- **TO DO**:
For the material that follows, return exactly the lines from the one with "bataille ! C'est" through the one with "vos droits innés, et", both ends included.

BEGIN DATA FOR THIS EXERCISE

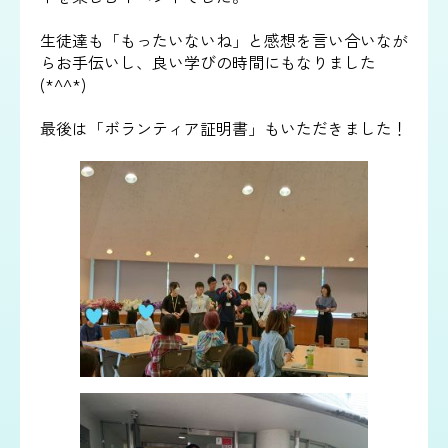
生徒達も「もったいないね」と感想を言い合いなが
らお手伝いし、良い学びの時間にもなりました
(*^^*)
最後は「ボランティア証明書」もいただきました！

END DATA FOR THIS EXERCISE
BEGIN DATA FOR THIS EXERCISE

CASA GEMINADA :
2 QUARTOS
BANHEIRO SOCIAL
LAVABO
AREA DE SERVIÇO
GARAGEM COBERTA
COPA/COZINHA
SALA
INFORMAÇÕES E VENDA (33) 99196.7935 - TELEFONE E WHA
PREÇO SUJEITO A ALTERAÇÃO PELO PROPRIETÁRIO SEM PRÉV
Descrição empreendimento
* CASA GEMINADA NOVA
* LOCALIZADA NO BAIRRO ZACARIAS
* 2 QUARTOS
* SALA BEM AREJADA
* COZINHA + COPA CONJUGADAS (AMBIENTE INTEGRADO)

END DATA FOR THIS EXERCISE
BEGIN DATA FOR THIS EXERCISE

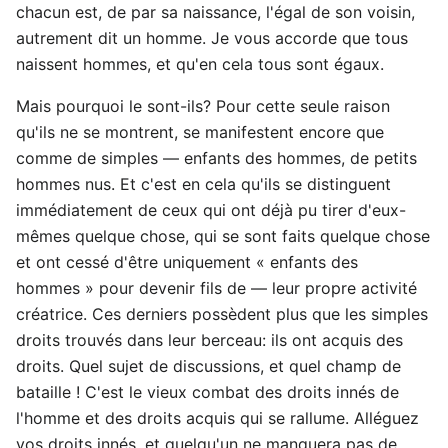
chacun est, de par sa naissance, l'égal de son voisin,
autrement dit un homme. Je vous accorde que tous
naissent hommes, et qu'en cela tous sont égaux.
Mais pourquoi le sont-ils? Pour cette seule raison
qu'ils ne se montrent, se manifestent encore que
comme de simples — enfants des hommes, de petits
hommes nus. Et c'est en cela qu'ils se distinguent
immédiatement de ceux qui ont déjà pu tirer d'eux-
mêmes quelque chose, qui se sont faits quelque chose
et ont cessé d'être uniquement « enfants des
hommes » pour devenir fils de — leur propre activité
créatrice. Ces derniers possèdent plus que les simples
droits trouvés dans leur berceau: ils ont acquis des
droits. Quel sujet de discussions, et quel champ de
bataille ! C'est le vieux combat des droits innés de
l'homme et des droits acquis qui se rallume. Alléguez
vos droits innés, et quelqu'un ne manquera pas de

END DATA FOR THIS EXERCISE

- **SOLUTION BELOW**:
bataille ! C'est le vieux combat des droits innés de
l'homme et des droits acquis qui se rallume. Alléguez
vos droits innés, et quelqu'un ne manquera pas de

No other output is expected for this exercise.